To anybody that doesn’t know a thing about the Cambodian genocide carried under the Khmer Rouge, this movie is an absolute essential. Shot in a way that blends both art-house and documentary styles, the film captures the horrors of the Campuchea regime through the eyes of the five-year-old Loung Ung.
Watching this film made me nostalgic about my 2019 Cambodia trip and reminded me of how it felt to realize we learn so little about the world in our school history books. At least a two million Cambodians are believed to have died during the years Khmer Rouge ruled the nation.
‘First They Killed My Father’ starts with a beautiful montage of a happy wealthy family of a military officer. He has about seven children (if I counted right), Loung Ung being the second youngest. That same day, members of the communist party of Campuchea storm the streets of Phnom Penh and force everybody into evacuating the city.
The Khmer Rouge wanted to establish some sort of an agrarian utopia, devoid of technology. Doctors were forced to give up their modern medicines. Intellectuals and anybody who worked for the toppled government was murdered in the cold-blood. And all Cambodians were whip-lashed into doing hard farm work without any tools. Even children were made to work in the labour camps to earn less than a fistful of rice on their plate.

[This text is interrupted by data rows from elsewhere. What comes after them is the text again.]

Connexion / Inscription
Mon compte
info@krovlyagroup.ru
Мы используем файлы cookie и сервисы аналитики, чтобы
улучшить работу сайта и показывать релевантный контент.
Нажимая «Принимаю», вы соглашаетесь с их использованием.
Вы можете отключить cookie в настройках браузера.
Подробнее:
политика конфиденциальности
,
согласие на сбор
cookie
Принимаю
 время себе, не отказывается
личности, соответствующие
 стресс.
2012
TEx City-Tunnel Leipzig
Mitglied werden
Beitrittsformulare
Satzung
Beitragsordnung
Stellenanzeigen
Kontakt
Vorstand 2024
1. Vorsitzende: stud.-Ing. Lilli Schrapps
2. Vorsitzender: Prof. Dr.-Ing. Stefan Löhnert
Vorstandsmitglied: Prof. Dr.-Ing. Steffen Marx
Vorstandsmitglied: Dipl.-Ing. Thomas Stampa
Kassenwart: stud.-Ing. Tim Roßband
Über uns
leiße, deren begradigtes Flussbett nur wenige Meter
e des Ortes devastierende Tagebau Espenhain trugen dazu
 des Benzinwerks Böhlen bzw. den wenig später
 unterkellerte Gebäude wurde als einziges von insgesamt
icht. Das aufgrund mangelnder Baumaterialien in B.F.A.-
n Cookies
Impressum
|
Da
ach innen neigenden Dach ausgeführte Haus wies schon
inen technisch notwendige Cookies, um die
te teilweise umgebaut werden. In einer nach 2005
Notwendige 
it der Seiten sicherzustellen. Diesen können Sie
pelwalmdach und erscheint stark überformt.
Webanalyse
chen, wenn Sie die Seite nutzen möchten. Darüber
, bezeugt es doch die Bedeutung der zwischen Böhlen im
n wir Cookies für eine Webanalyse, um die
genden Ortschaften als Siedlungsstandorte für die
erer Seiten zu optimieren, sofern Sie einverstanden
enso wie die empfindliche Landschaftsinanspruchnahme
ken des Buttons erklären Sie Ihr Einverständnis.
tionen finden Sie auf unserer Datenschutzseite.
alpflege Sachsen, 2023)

Until the credits rolled in, I didn’t realize it was directed by Angelina Jolie. She and her team have however done a brilliant job of portraying the brutalities innocent Cambodians endured during that dark period in their history. Jolie has co-written the script with Loung Ung, who had written a memoir by the same name. So the movie is based on true events.
Now to the cons – the film has a lot of unnecessary still shots of characters where they are not emoting at all. It’s hard to understand if some of the actors are trying to emote a sort of despair where you can’t feel a thing, or if they just cannot act.
The film demands a lot of patience in the viewer due to its slow pace. I saw it over three days and did not fast-forward anything. While I think it’s a damn good film, it’s not for everybody.